Find the radius of a right cone with the slant height 21m and the surface area 168pi m^2
Since the lateral area is A = Pi(r)s, 168 = 3.1416(r)21. Solve for r.
To find the radius of a right cone, we can use the formula for the surface area of a cone:
Surface Area = πr(r + l),
where r is the radius and l is the slant height.
Given that the surface area is 168π m^2 and the slant height is 21 m, we can substitute these values into the formula:
168π = πr(r + 21).
We can simplify this equation by canceling out the π on both sides:
168 = r(r + 21).
Expanding the equation gives:
168 = r^2 + 21r.
Now, let's rearrange the equation to solve for the radius:
r^2 + 21r - 168 = 0.
This is a quadratic equation. To solve it, we can factor it or use the quadratic formula. Let's use the quadratic formula:
r = (-b ± sqrt(b^2 - 4ac)) / 2a,
where a = 1, b = 21, and c = -168.
Plugging in these values, we get:
r = (-21 ± sqrt(21^2 - 4(1)(-168))) / 2(1).
Calculating this expression gives us two possible solutions:
r = (-21 ± sqrt(441 + 672)) / 2.
r = (-21 ± sqrt(1113)) / 2.
Therefore, the radius of the right cone is given by:
r = (-21 + sqrt(1113)) / 2 = approximately 6.76 m,
or
r = (-21 - sqrt(1113)) / 2 = approximately -27.76 m.
Since a negative radius does not make sense in this context, we can conclude that the radius of the right cone is approximately 6.76 m.
To find the radius of a right cone, we need to use the slant height and the surface area of the cone.

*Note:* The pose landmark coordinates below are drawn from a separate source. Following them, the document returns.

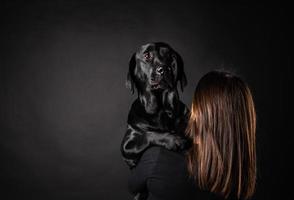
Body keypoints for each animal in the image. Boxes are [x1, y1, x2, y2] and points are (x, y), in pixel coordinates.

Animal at [120, 41, 189, 169]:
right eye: (147, 56)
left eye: (169, 55)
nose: (165, 69)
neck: (161, 109)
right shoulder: (127, 145)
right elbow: (147, 135)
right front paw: (173, 139)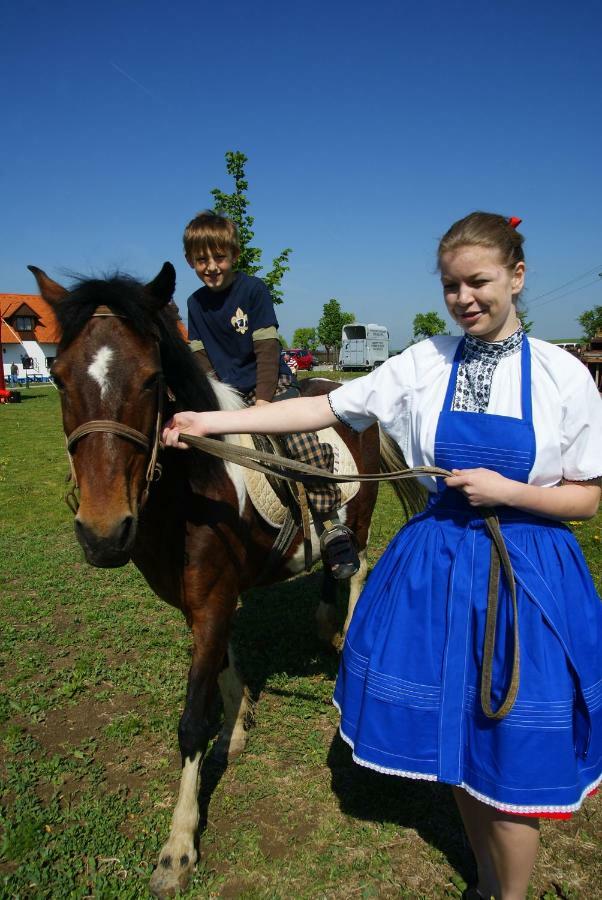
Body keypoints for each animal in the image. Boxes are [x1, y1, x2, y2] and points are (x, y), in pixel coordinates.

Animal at [29, 264, 422, 896]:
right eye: (60, 379)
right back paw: (323, 624)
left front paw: (178, 848)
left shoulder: (212, 599)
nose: (103, 533)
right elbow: (224, 664)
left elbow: (191, 721)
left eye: (151, 380)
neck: (194, 489)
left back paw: (344, 632)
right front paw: (237, 727)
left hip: (359, 517)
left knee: (356, 565)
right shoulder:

The formula for the surface area of a cone is given by:
SA = πr(r + l), where SA is the surface area, r is the radius, and l is the slant height.
Given that the surface area is 168π m^2 and the slant height is 21 m, we can substitute these values into the formula:
168π = πr(r + 21)
Simplifying the equation by canceling out the common factor π:
168 = r(r + 21)
Expanding the equation:
r^2 + 21r - 168 = 0
Now we can solve this quadratic equation to find the possible values for the radius.
Factoring the quadratic equation, we get:
(r - 7)(r + 24) = 0
Setting each factor equal to zero:
r - 7 = 0 --> r = 7
r + 24 = 0 --> r = -24
Since the radius of a cone cannot be negative, the only valid solution is r = 7.
Therefore, the radius of the cone is 7 meters.